Stored data:

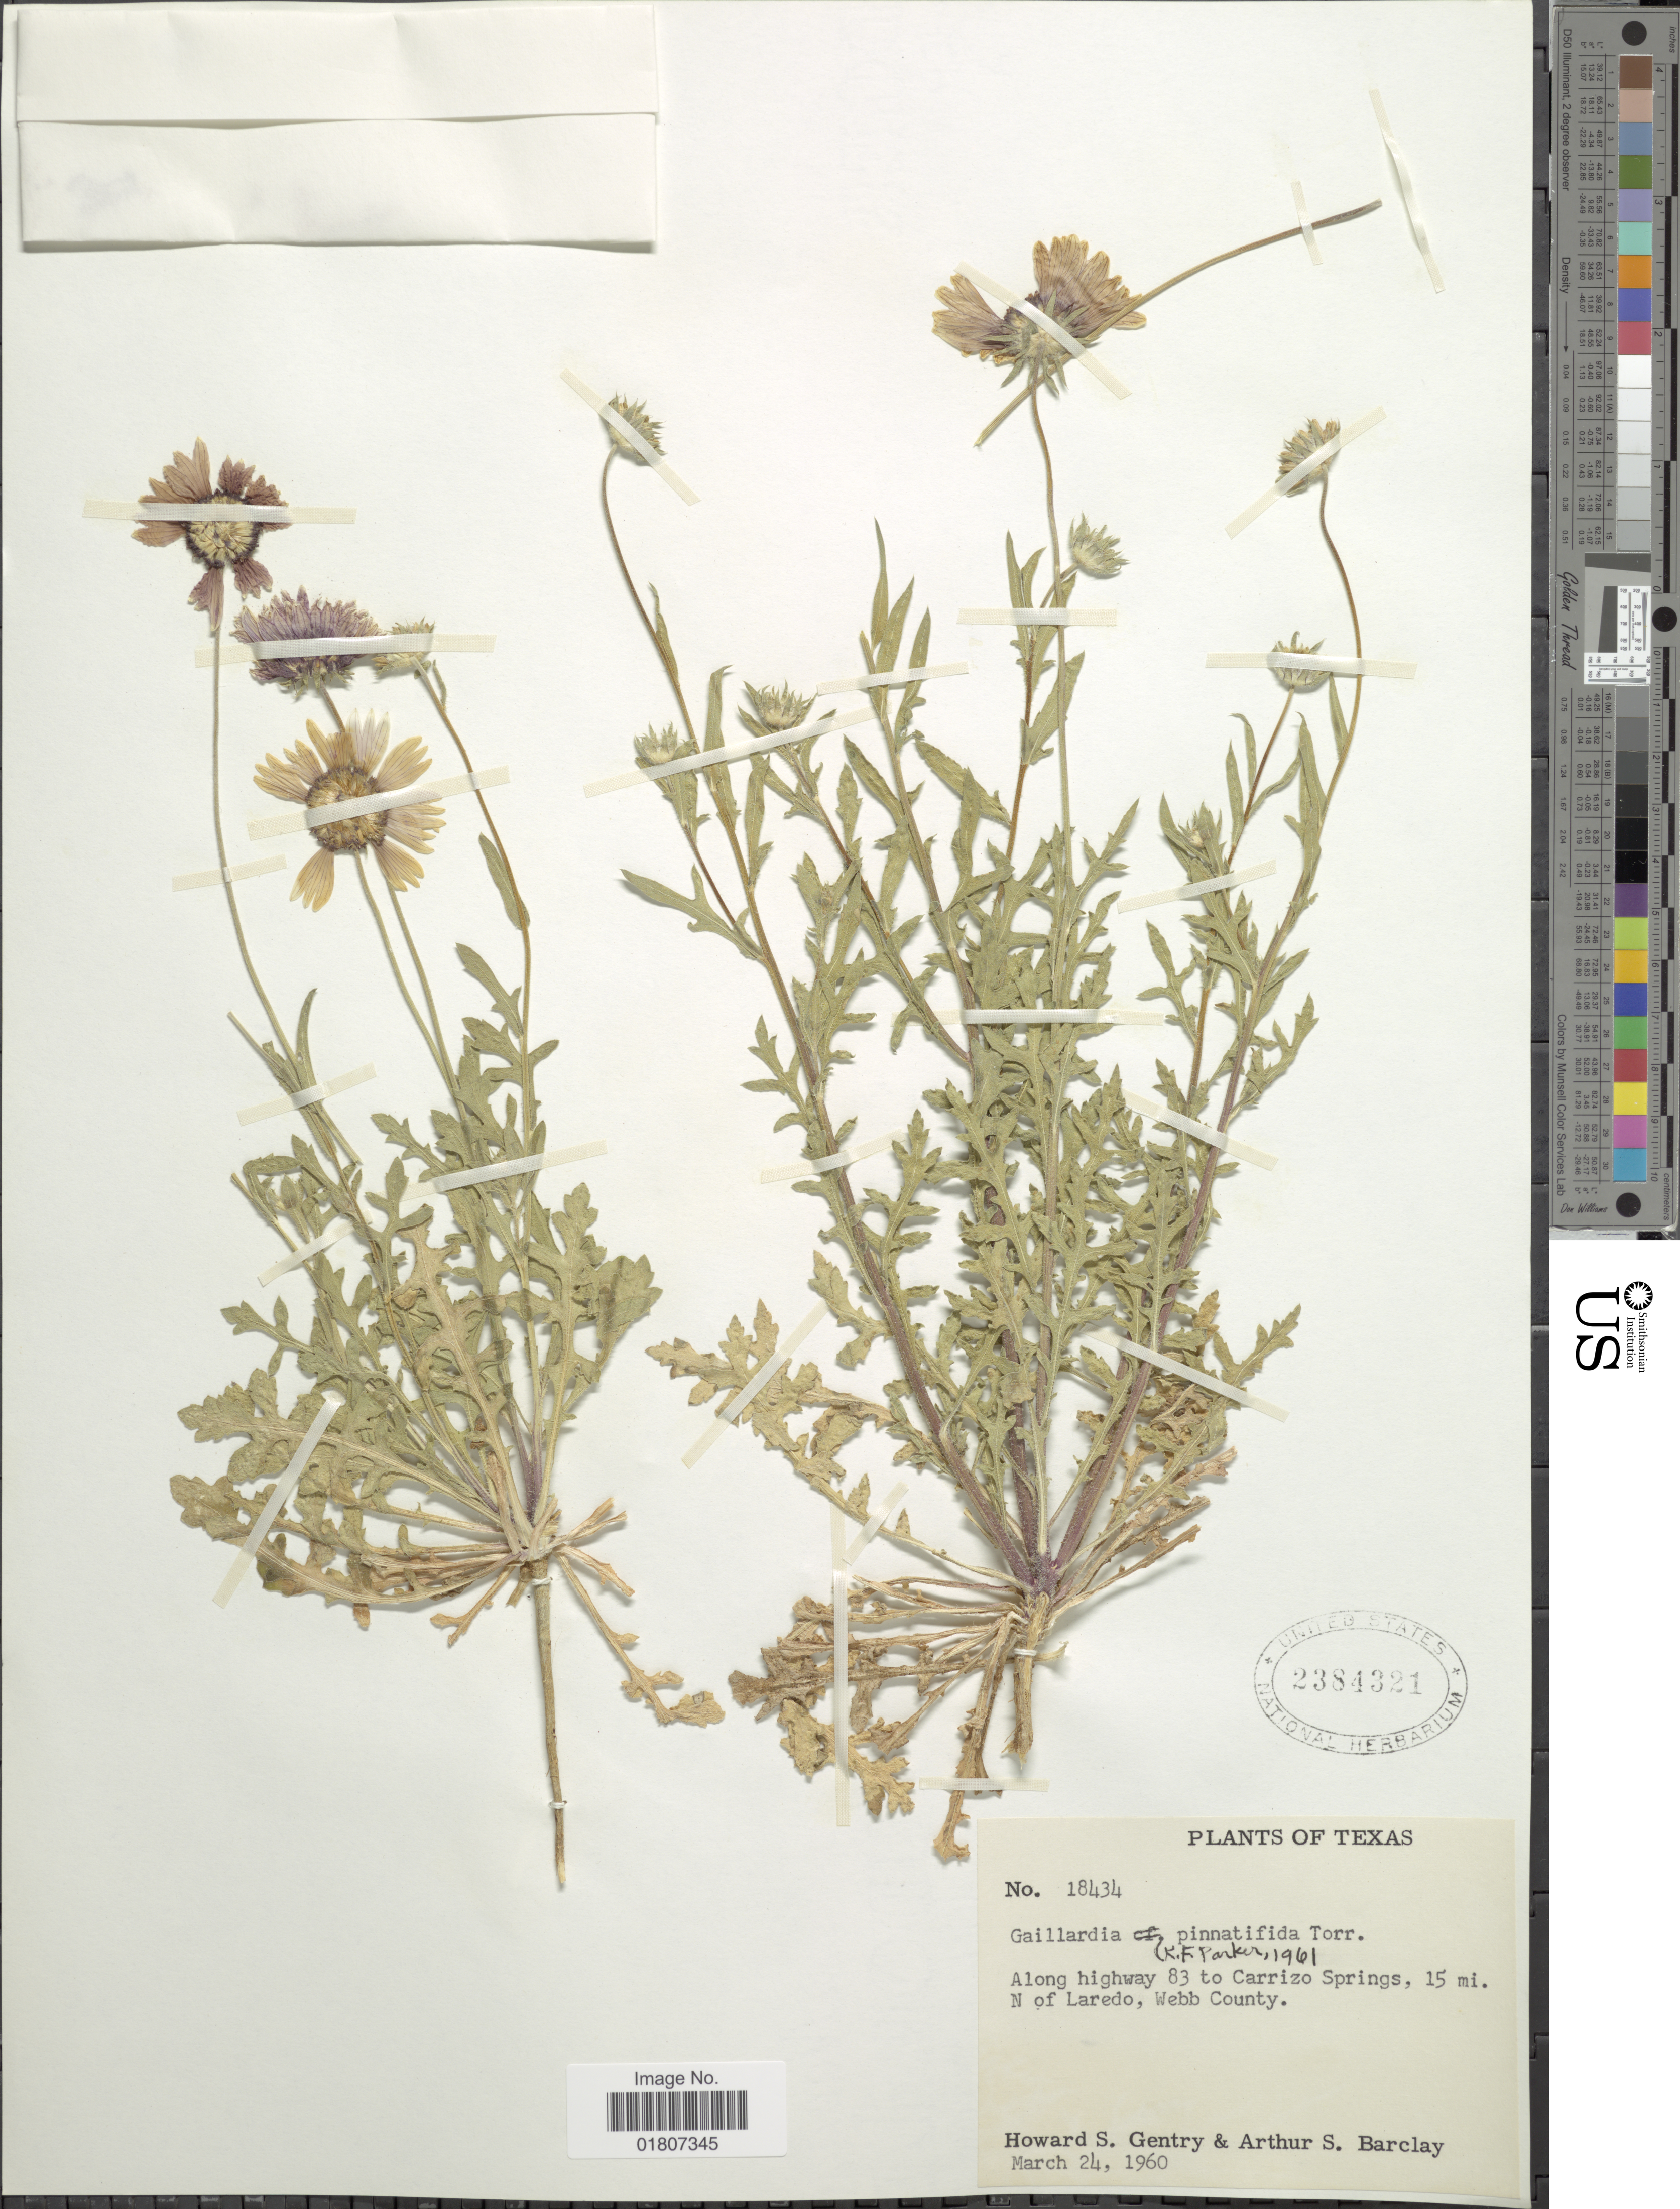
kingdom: Plantae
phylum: Tracheophyta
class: Magnoliopsida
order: Asterales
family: Asteraceae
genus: Gaillardia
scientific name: Gaillardia pinnatifida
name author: Torr.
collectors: H. S. Gentry & A. S. Barclay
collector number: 18434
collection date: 1960-03-24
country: United States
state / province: Texas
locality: Along highway 83 to Carrizo Springs, 15 mi. N of Laredo, Webb County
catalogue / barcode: US 2384321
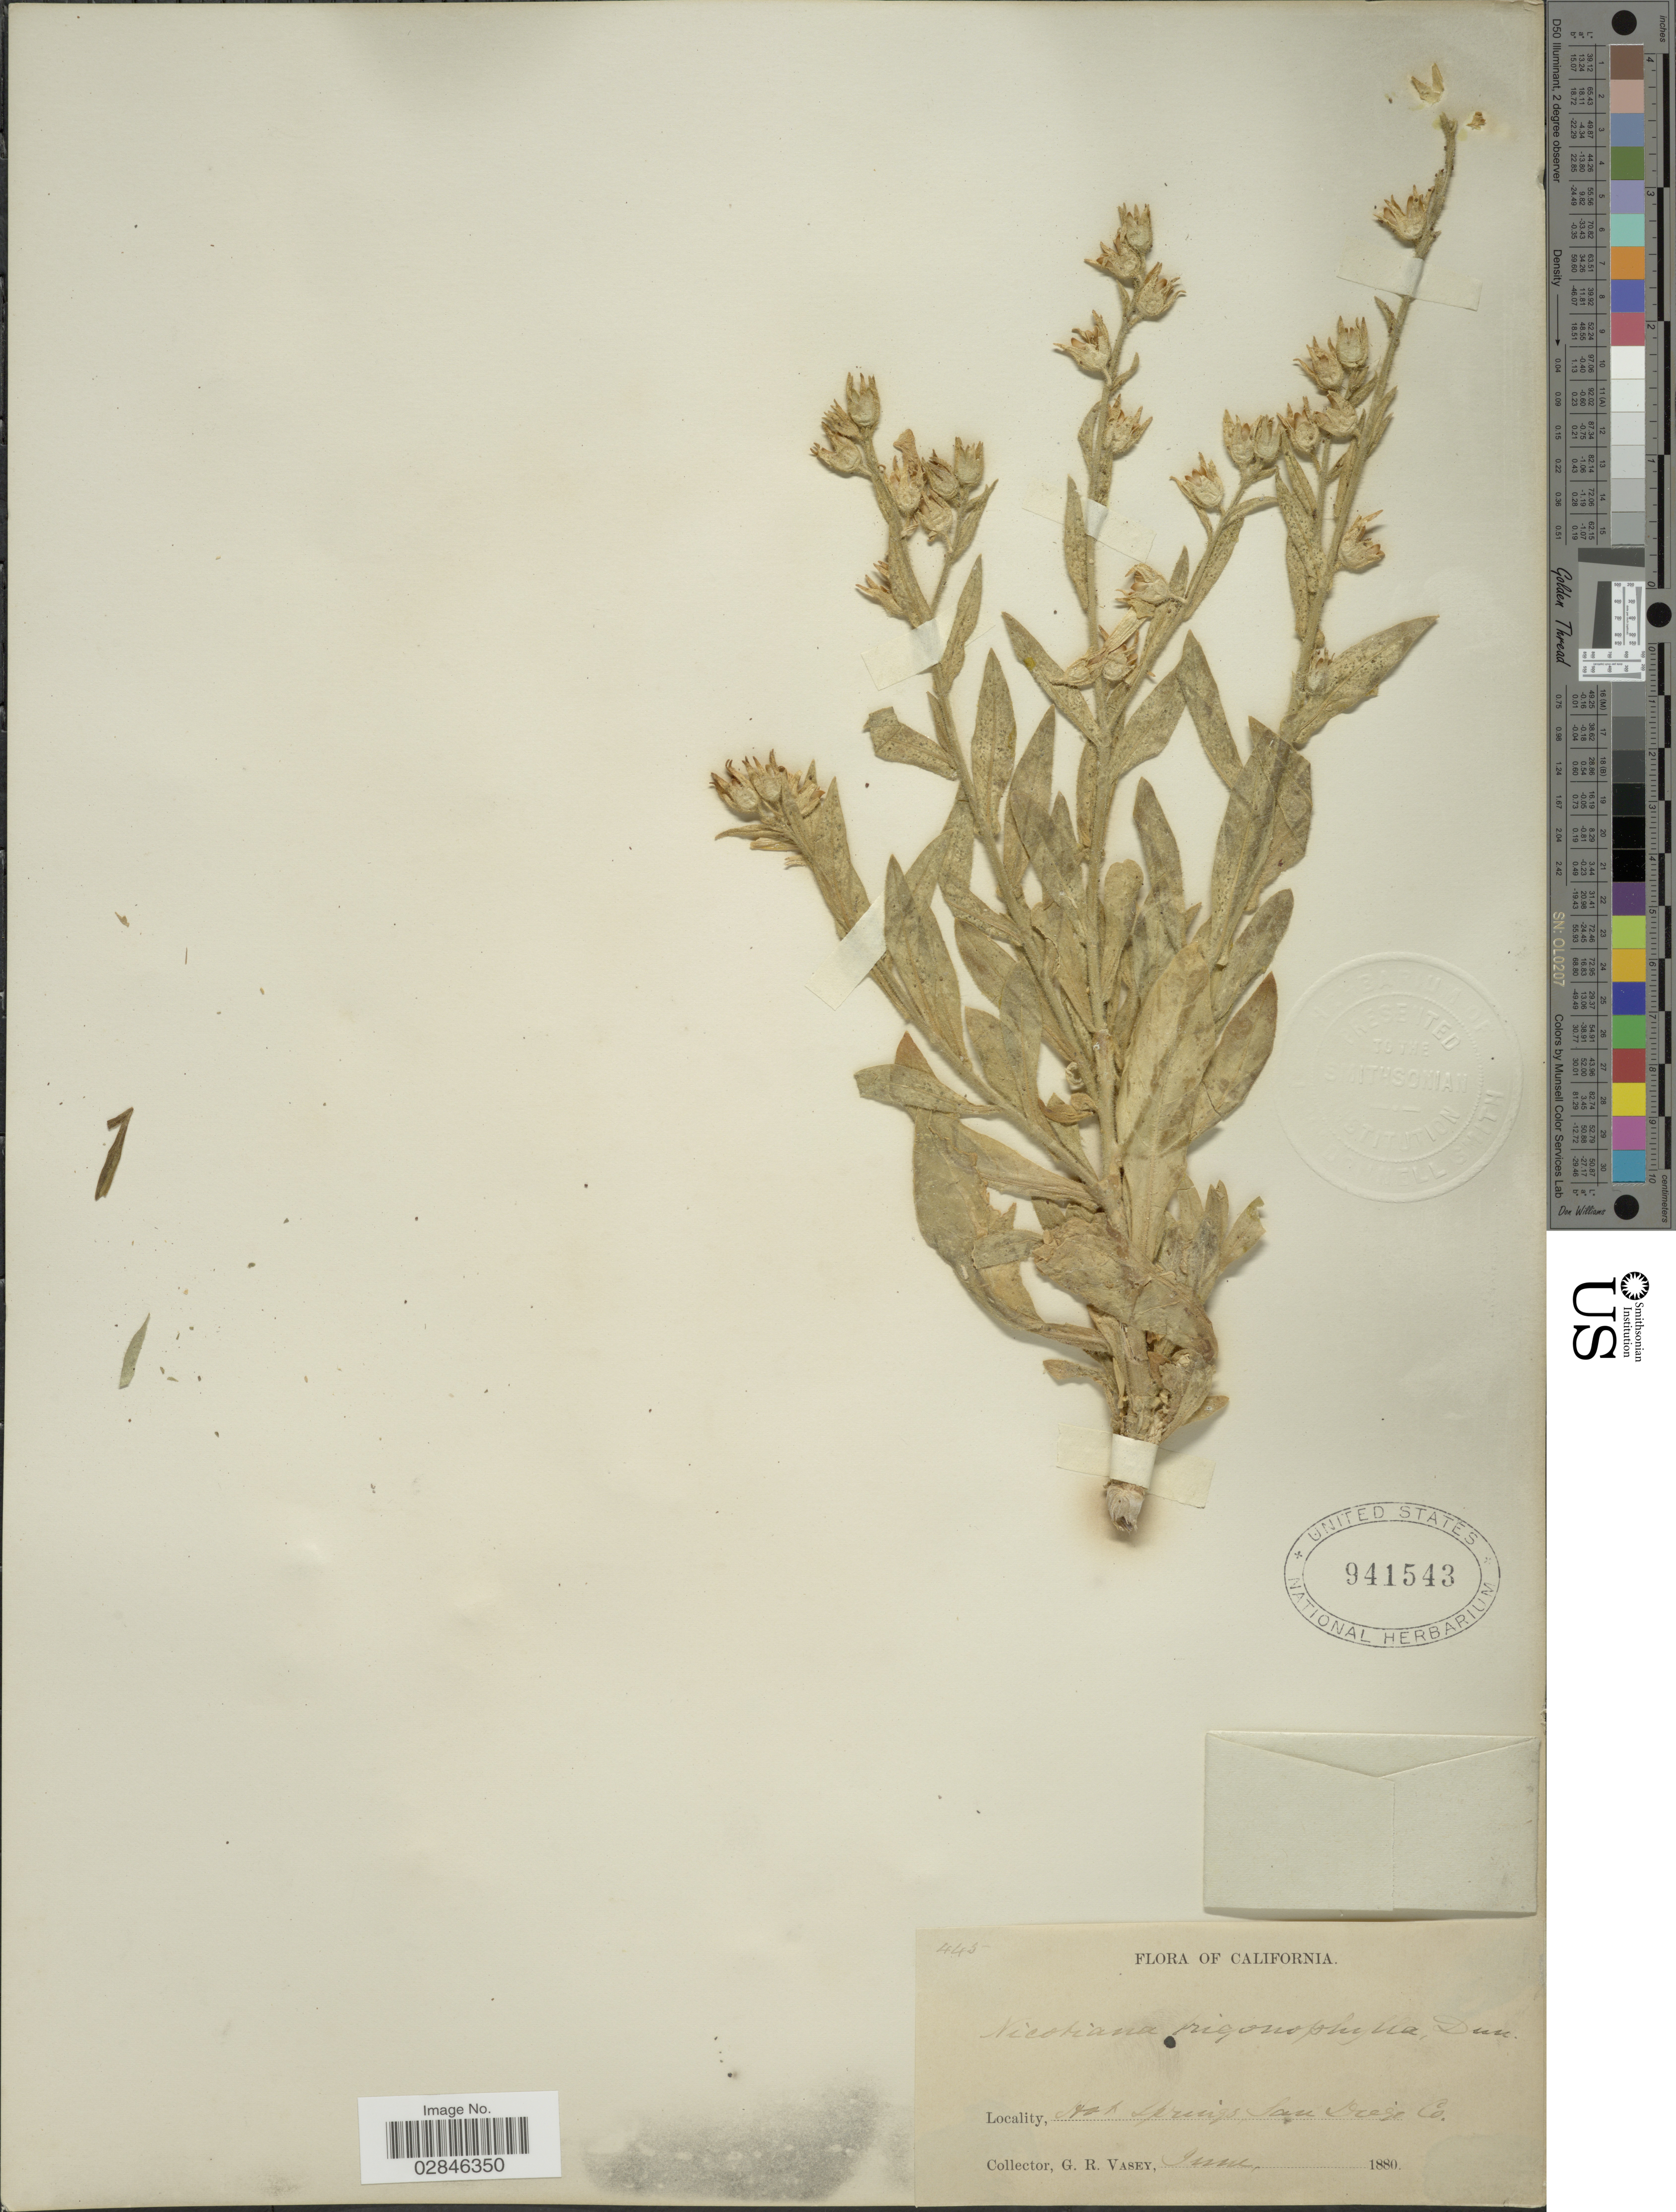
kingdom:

Work to do: Copy every line of the rows above word for word, leaving out the pictures.

Solution to this problem:
kingdom: Plantae
phylum: Tracheophyta
class: Magnoliopsida
order: Asterales
family: Asteraceae
genus: Gaillardia
scientific name: Gaillardia pinnatifida
name author: Torr.
collectors: H. S. Gentry & A. S. Barclay
collector number: 18434
collection date: 1960-03-24
country: United States
state / province: Texas
locality: Along highway 83 to Carrizo Springs, 15 mi. N of Laredo, Webb County
catalogue / barcode: US 2384321
kingdom:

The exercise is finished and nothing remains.